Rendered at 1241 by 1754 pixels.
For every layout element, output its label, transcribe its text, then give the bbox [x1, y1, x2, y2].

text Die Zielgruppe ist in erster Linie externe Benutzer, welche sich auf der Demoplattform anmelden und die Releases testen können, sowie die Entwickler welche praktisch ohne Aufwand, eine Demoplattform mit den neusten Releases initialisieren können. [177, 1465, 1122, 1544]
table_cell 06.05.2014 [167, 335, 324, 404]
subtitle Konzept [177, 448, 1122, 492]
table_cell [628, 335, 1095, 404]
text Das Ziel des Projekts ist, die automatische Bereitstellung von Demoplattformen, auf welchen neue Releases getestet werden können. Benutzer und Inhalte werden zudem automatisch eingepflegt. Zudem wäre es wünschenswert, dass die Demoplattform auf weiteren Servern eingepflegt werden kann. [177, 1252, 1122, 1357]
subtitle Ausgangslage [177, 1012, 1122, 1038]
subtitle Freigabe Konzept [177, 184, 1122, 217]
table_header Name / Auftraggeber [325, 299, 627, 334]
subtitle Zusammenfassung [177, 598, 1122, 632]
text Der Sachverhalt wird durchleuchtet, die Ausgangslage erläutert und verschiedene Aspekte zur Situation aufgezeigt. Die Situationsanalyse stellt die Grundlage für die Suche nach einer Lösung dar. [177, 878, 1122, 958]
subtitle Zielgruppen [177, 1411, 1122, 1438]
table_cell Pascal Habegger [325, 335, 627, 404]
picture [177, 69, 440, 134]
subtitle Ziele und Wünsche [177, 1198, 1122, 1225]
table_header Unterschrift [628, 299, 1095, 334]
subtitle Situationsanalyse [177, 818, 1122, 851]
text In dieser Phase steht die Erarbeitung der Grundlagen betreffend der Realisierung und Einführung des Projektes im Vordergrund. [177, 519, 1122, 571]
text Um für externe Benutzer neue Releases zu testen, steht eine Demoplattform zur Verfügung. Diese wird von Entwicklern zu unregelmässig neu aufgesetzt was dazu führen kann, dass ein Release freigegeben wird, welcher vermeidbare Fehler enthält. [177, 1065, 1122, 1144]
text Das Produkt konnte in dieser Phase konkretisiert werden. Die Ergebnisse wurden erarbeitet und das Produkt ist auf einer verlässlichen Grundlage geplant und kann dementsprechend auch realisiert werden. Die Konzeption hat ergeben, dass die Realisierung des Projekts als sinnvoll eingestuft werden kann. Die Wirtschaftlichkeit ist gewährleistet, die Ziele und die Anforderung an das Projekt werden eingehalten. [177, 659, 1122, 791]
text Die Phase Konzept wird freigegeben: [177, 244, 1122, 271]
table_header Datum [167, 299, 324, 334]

#### [Task]
Print the records above exactly as written.

#### [Output of the exercise]
Rendered at 1241 by 1754 pixels.
For every layout element, output its label, transcribe its text, then give the bbox [x1, y1, x2, y2].

text Die Zielgruppe ist in erster Linie externe Benutzer, welche sich auf der Demoplattform anmelden und die Releases testen können, sowie die Entwickler welche praktisch ohne Aufwand, eine Demoplattform mit den neusten Releases initialisieren können. [177, 1465, 1122, 1544]
table_cell 06.05.2014 [167, 335, 324, 404]
subtitle Konzept [177, 448, 1122, 492]
table_cell [628, 335, 1095, 404]
text Das Ziel des Projekts ist, die automatische Bereitstellung von Demoplattformen, auf welchen neue Releases getestet werden können. Benutzer und Inhalte werden zudem automatisch eingepflegt. Zudem wäre es wünschenswert, dass die Demoplattform auf weiteren Servern eingepflegt werden kann. [177, 1252, 1122, 1357]
subtitle Ausgangslage [177, 1012, 1122, 1038]
subtitle Freigabe Konzept [177, 184, 1122, 217]
table_header Name / Auftraggeber [325, 299, 627, 334]
subtitle Zusammenfassung [177, 598, 1122, 632]
text Der Sachverhalt wird durchleuchtet, die Ausgangslage erläutert und verschiedene Aspekte zur Situation aufgezeigt. Die Situationsanalyse stellt die Grundlage für die Suche nach einer Lösung dar. [177, 878, 1122, 958]
subtitle Zielgruppen [177, 1411, 1122, 1438]
table_cell Pascal Habegger [325, 335, 627, 404]
picture [177, 69, 440, 134]
subtitle Ziele und Wünsche [177, 1198, 1122, 1225]
table_header Unterschrift [628, 299, 1095, 334]
subtitle Situationsanalyse [177, 818, 1122, 851]
text In dieser Phase steht die Erarbeitung der Grundlagen betreffend der Realisierung und Einführung des Projektes im Vordergrund. [177, 519, 1122, 571]
text Um für externe Benutzer neue Releases zu testen, steht eine Demoplattform zur Verfügung. Diese wird von Entwicklern zu unregelmässig neu aufgesetzt was dazu führen kann, dass ein Release freigegeben wird, welcher vermeidbare Fehler enthält. [177, 1065, 1122, 1144]
text Das Produkt konnte in dieser Phase konkretisiert werden. Die Ergebnisse wurden erarbeitet und das Produkt ist auf einer verlässlichen Grundlage geplant und kann dementsprechend auch realisiert werden. Die Konzeption hat ergeben, dass die Realisierung des Projekts als sinnvoll eingestuft werden kann. Die Wirtschaftlichkeit ist gewährleistet, die Ziele und die Anforderung an das Projekt werden eingehalten. [177, 659, 1122, 791]
text Die Phase Konzept wird freigegeben: [177, 244, 1122, 271]
table_header Datum [167, 299, 324, 334]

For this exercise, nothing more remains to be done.